Whether or not Congress can avoid the automatic spending cuts in 2016 remains to be seen. The legislature has until the end of the month to not only avoid sequestration, but also a government shutdown.

One option for Congress is to pass a continuing resolution that will continue spending at 2015 levels and freeze any new start programs planned for 2016.

Carter, however, said a continuing resolution is not a viable option.

“The alternative to a budget deal, a long-term continuing resolution, is merely sequestration-level funding under another name,” Carter said. “And the longer a continuing resolution is, the worse it becomes, eventually resulting in a $38 billion deficit in resources for our military if Congress chooses to pursue this path for a full year.
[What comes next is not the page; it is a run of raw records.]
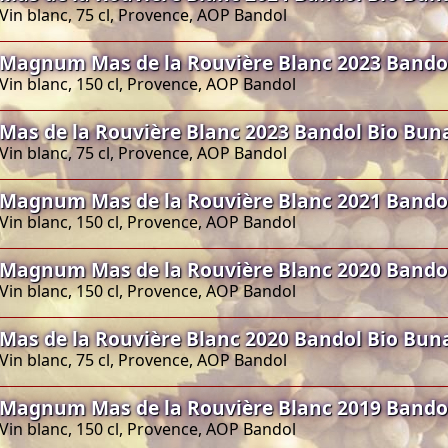
Vin blanc, 75 cl, Provence, AOP Bandol
Magnum Mas de la Rouvière Blanc 2023 Bando
Vin blanc, 150 cl, Provence, AOP Bandol
Mas de la Rouvière Blanc 2023 Bandol Bio Bun
Vin blanc, 75 cl, Provence, AOP Bandol
Magnum Mas de la Rouvière Blanc 2021 Bando
Vin blanc, 150 cl, Provence, AOP Bandol
Magnum Mas de la Rouvière Blanc 2020 Bando
Vin blanc, 150 cl, Provence, AOP Bandol
Mas de la Rouvière Blanc 2020 Bandol Bio Bun
Vin blanc, 75 cl, Provence, AOP Bandol
Magnum Mas de la Rouvière Blanc 2019 Bando
Vin blanc, 150 cl, Provence, AOP Bandol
Leaders of operational commands have told Congress and the DoD numerous times that the DII areas of investment are essential to the military adapting to future threats. Cyber is especially pertinent considering the Chinese attacks on the Office of Personnel Management, which compromised 22 million federal workers’ data, this summer.

Deputy Defense Secretary Bob Work has been pushing for nuclear modernization as a means of deterrence since last year. Russia and China have both started nuclear modernization programs. According to Work, the U.S. needs to modernize now or risk losing its deterrence capability in the 2020s or 2030s. The modernization program comes at a price of $1 trillion over the next 30 years. The price peaks around the mid-2020s totaling about $27 billion a year.

ISR is something combatant commanders are constantly asking Congress to fund more. ISR capabilities are used to find enemies in the field, spy on targets or assist in precision attacks.